● **Directions**: Please retype the listing exactly as it appears, skipping each picture.

>>>

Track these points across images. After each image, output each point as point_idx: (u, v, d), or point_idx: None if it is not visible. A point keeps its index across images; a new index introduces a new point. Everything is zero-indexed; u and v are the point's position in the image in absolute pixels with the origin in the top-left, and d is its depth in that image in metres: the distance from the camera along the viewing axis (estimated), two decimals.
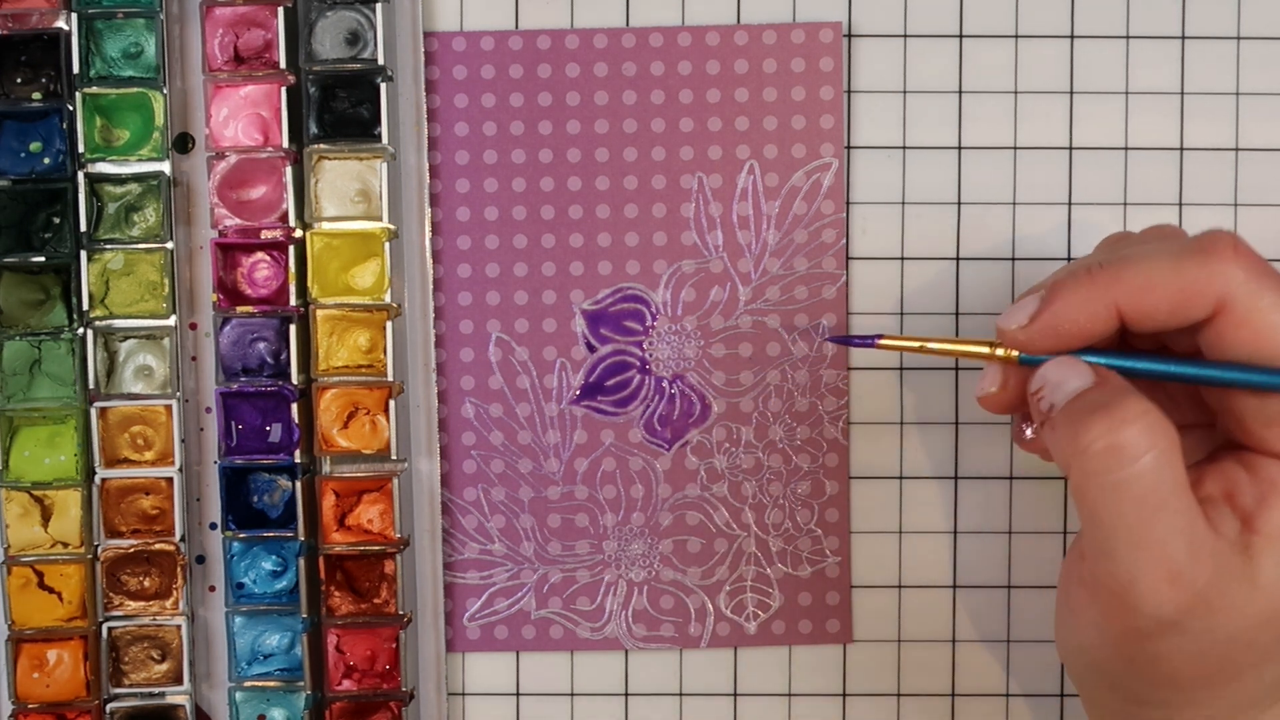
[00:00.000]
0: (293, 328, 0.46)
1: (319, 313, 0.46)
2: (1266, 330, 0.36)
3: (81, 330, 0.46)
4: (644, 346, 0.48)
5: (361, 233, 0.46)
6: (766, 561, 0.48)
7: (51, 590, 0.46)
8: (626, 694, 0.48)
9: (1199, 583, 0.35)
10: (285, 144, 0.45)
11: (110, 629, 0.46)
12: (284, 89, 0.45)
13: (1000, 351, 0.39)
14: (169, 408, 0.46)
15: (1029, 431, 0.41)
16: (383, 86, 0.45)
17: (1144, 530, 0.35)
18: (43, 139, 0.45)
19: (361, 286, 0.46)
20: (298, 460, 0.46)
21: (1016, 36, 0.47)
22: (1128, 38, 0.47)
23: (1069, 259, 0.47)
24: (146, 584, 0.46)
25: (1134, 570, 0.35)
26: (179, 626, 0.46)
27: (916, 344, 0.41)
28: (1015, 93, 0.47)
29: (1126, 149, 0.47)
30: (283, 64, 0.45)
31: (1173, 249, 0.37)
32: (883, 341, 0.42)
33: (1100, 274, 0.37)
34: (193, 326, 0.47)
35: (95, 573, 0.46)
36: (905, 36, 0.47)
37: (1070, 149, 0.47)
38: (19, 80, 0.45)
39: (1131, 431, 0.35)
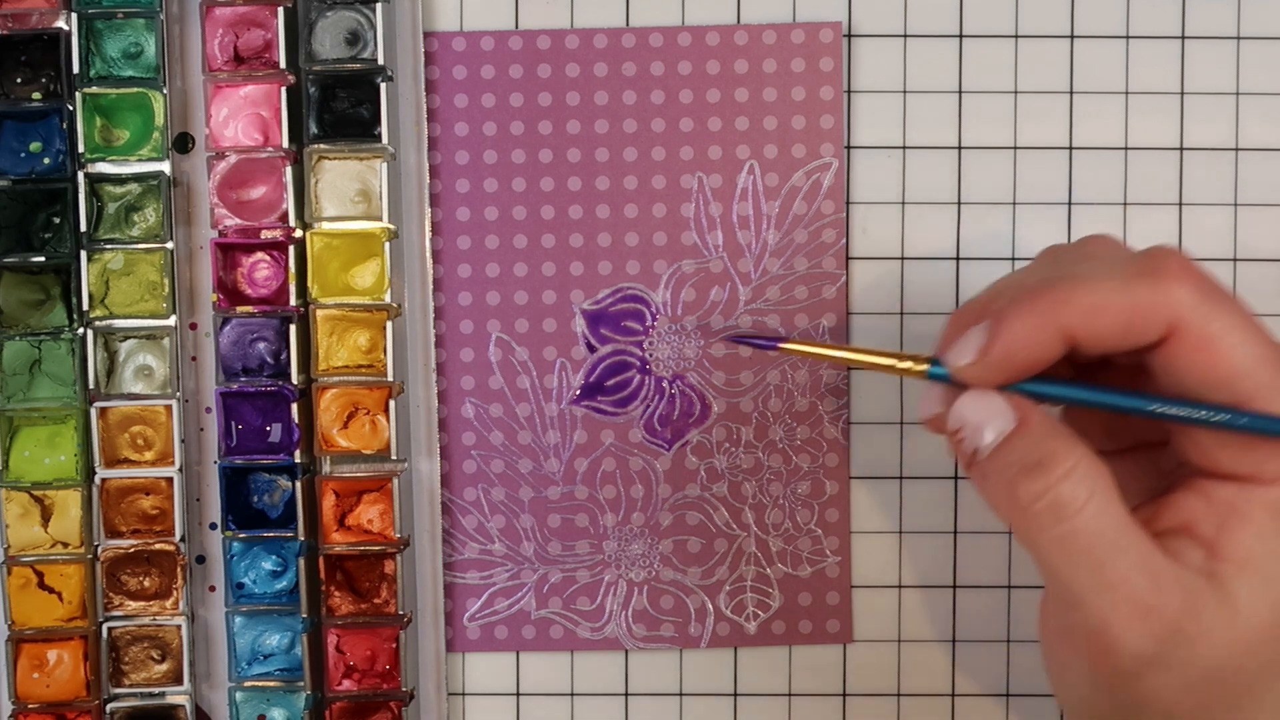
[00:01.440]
0: (293, 328, 0.46)
1: (319, 313, 0.46)
2: (1222, 352, 0.35)
3: (81, 330, 0.46)
4: (644, 346, 0.48)
5: (361, 233, 0.46)
6: (766, 561, 0.48)
7: (51, 590, 0.46)
8: (626, 694, 0.48)
9: (1170, 612, 0.35)
10: (285, 144, 0.45)
11: (110, 629, 0.46)
12: (284, 89, 0.45)
13: (909, 364, 0.38)
14: (169, 408, 0.46)
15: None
16: (382, 86, 0.45)
17: (1102, 574, 0.35)
18: (43, 139, 0.45)
19: (361, 286, 0.46)
20: (298, 460, 0.46)
21: (1016, 36, 0.47)
22: (1127, 38, 0.47)
23: None
24: (146, 584, 0.46)
25: (1103, 614, 0.35)
26: (179, 626, 0.46)
27: (821, 351, 0.40)
28: (1015, 93, 0.47)
29: (1126, 149, 0.47)
30: (283, 64, 0.45)
31: (1121, 269, 0.36)
32: (785, 345, 0.41)
33: (1047, 297, 0.36)
34: (193, 326, 0.47)
35: (95, 573, 0.46)
36: (905, 36, 0.47)
37: (1070, 149, 0.47)
38: (19, 80, 0.45)
39: (1068, 485, 0.35)
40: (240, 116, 0.46)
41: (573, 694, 0.48)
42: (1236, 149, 0.47)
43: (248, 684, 0.46)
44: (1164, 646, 0.35)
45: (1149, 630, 0.35)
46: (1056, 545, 0.35)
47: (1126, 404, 0.37)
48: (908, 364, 0.38)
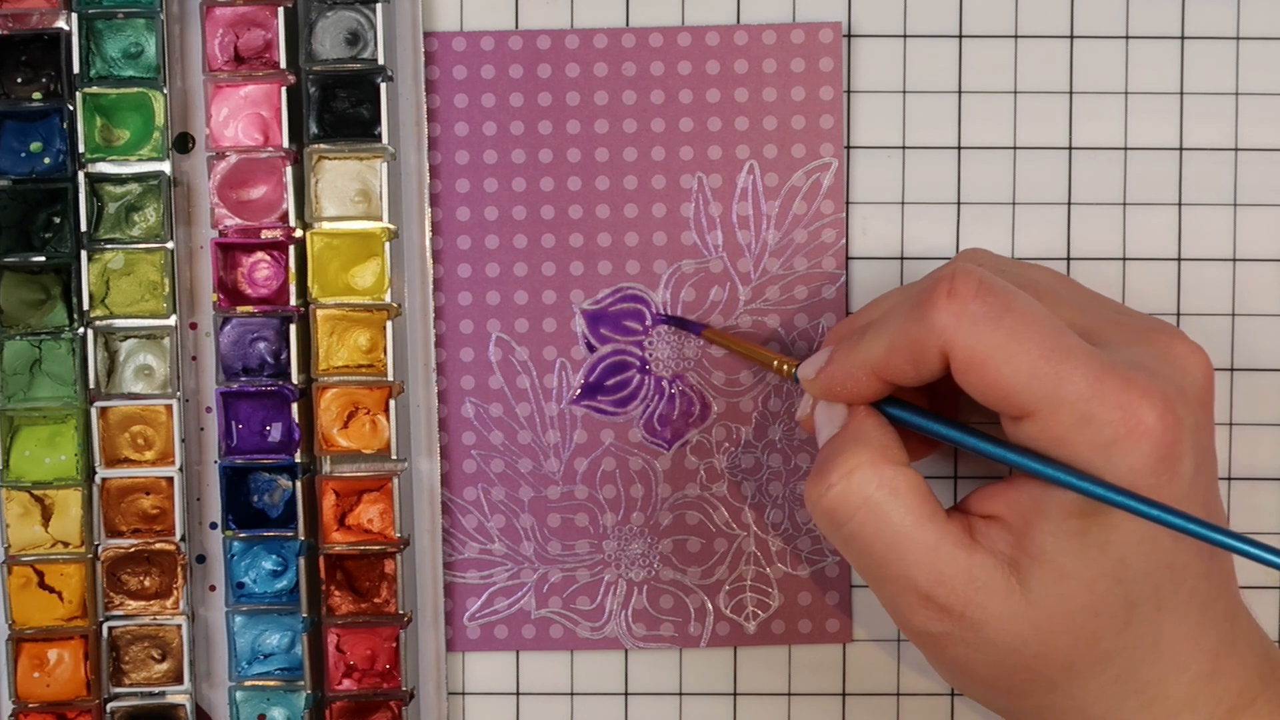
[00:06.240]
0: (293, 327, 0.46)
1: (319, 312, 0.46)
2: (990, 371, 0.36)
3: (82, 330, 0.46)
4: (644, 346, 0.48)
5: (362, 232, 0.46)
6: (766, 561, 0.48)
7: (52, 590, 0.46)
8: (626, 693, 0.48)
9: (954, 600, 0.37)
10: (285, 144, 0.45)
11: (111, 628, 0.46)
12: (284, 89, 0.45)
13: (786, 367, 0.43)
14: (169, 407, 0.46)
15: None
16: (383, 86, 0.45)
17: (883, 569, 0.38)
18: (43, 139, 0.45)
19: (362, 286, 0.46)
20: (298, 460, 0.46)
21: (1016, 37, 0.47)
22: (1127, 38, 0.47)
23: (1069, 259, 0.48)
24: (147, 583, 0.46)
25: (890, 597, 0.38)
26: (179, 626, 0.46)
27: (726, 342, 0.46)
28: (1015, 93, 0.47)
29: (1126, 149, 0.47)
30: (283, 64, 0.45)
31: (903, 307, 0.38)
32: (706, 333, 0.46)
33: (856, 345, 0.39)
34: (193, 326, 0.47)
35: (96, 572, 0.46)
36: (905, 37, 0.47)
37: (1070, 149, 0.47)
38: (19, 80, 0.45)
39: (836, 493, 0.37)
40: (240, 116, 0.46)
41: (572, 693, 0.48)
42: (1236, 149, 0.47)
43: (248, 683, 0.46)
44: (953, 628, 0.37)
45: (933, 615, 0.37)
46: (843, 543, 0.38)
47: (977, 445, 0.39)
48: (784, 366, 0.43)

<<<

● **Solution for this exercise**:
Track these points across images. After each image, output each point as point_idx: (u, v, d), or point_idx: None if it is not visible. A point keeps its index across images; a new index introduces a new point. Everything is zero-indexed; u and v are the point's position in the image in absolute pixels with the origin in the top-left, and d is its depth in that image in metres: the distance from the camera along the viewing axis (estimated), two decimals.
[00:00.000]
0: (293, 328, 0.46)
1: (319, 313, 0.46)
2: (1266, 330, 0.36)
3: (81, 330, 0.46)
4: (644, 346, 0.48)
5: (361, 233, 0.46)
6: (766, 561, 0.48)
7: (51, 590, 0.46)
8: (626, 694, 0.48)
9: (1199, 583, 0.35)
10: (285, 144, 0.45)
11: (110, 629, 0.46)
12: (284, 89, 0.45)
13: (1000, 351, 0.39)
14: (169, 408, 0.46)
15: (1029, 431, 0.41)
16: (383, 86, 0.45)
17: (1144, 530, 0.35)
18: (43, 139, 0.45)
19: (361, 286, 0.46)
20: (298, 460, 0.46)
21: (1016, 36, 0.47)
22: (1128, 38, 0.47)
23: (1069, 259, 0.47)
24: (146, 584, 0.46)
25: (1134, 570, 0.35)
26: (179, 626, 0.46)
27: (916, 344, 0.41)
28: (1015, 93, 0.47)
29: (1126, 149, 0.47)
30: (283, 64, 0.45)
31: (1173, 249, 0.37)
32: (883, 341, 0.42)
33: (1100, 274, 0.37)
34: (193, 326, 0.47)
35: (95, 573, 0.46)
36: (905, 36, 0.47)
37: (1070, 149, 0.47)
38: (19, 80, 0.45)
39: (1131, 431, 0.35)
[00:01.440]
0: (293, 328, 0.46)
1: (319, 313, 0.46)
2: (1222, 352, 0.35)
3: (81, 330, 0.46)
4: (644, 346, 0.48)
5: (361, 233, 0.46)
6: (766, 561, 0.48)
7: (51, 590, 0.46)
8: (626, 694, 0.48)
9: (1170, 612, 0.35)
10: (285, 144, 0.45)
11: (110, 629, 0.46)
12: (284, 89, 0.45)
13: (909, 364, 0.38)
14: (169, 408, 0.46)
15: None
16: (382, 86, 0.45)
17: (1102, 574, 0.35)
18: (43, 139, 0.45)
19: (361, 286, 0.46)
20: (298, 460, 0.46)
21: (1016, 36, 0.47)
22: (1127, 38, 0.47)
23: None
24: (146, 584, 0.46)
25: (1103, 614, 0.35)
26: (179, 626, 0.46)
27: (821, 351, 0.40)
28: (1015, 93, 0.47)
29: (1126, 149, 0.47)
30: (283, 64, 0.45)
31: (1121, 269, 0.36)
32: (785, 345, 0.41)
33: (1047, 297, 0.36)
34: (193, 326, 0.47)
35: (95, 573, 0.46)
36: (905, 36, 0.47)
37: (1070, 149, 0.47)
38: (19, 80, 0.45)
39: (1068, 485, 0.35)
40: (240, 116, 0.46)
41: (573, 694, 0.48)
42: (1236, 149, 0.47)
43: (248, 684, 0.46)
44: (1164, 646, 0.35)
45: (1149, 630, 0.35)
46: (1056, 545, 0.35)
47: (1126, 404, 0.37)
48: (908, 364, 0.38)
[00:06.240]
0: (293, 327, 0.46)
1: (319, 312, 0.46)
2: (990, 371, 0.36)
3: (82, 330, 0.46)
4: (644, 346, 0.48)
5: (362, 232, 0.46)
6: (766, 561, 0.48)
7: (52, 590, 0.46)
8: (626, 693, 0.48)
9: (954, 600, 0.37)
10: (285, 144, 0.45)
11: (111, 628, 0.46)
12: (284, 89, 0.45)
13: (786, 367, 0.43)
14: (169, 407, 0.46)
15: None
16: (383, 86, 0.45)
17: (883, 569, 0.38)
18: (43, 139, 0.45)
19: (362, 286, 0.46)
20: (298, 460, 0.46)
21: (1016, 37, 0.47)
22: (1127, 38, 0.47)
23: (1069, 259, 0.48)
24: (147, 583, 0.46)
25: (890, 597, 0.38)
26: (179, 626, 0.46)
27: (726, 342, 0.46)
28: (1015, 93, 0.47)
29: (1126, 149, 0.47)
30: (283, 64, 0.45)
31: (903, 307, 0.38)
32: (706, 333, 0.46)
33: (856, 345, 0.39)
34: (193, 326, 0.47)
35: (96, 572, 0.46)
36: (905, 37, 0.47)
37: (1070, 149, 0.47)
38: (19, 80, 0.45)
39: (836, 493, 0.37)
40: (240, 116, 0.46)
41: (572, 693, 0.48)
42: (1236, 149, 0.47)
43: (248, 683, 0.46)
44: (953, 628, 0.37)
45: (933, 615, 0.37)
46: (843, 543, 0.38)
47: (977, 445, 0.39)
48: (784, 366, 0.43)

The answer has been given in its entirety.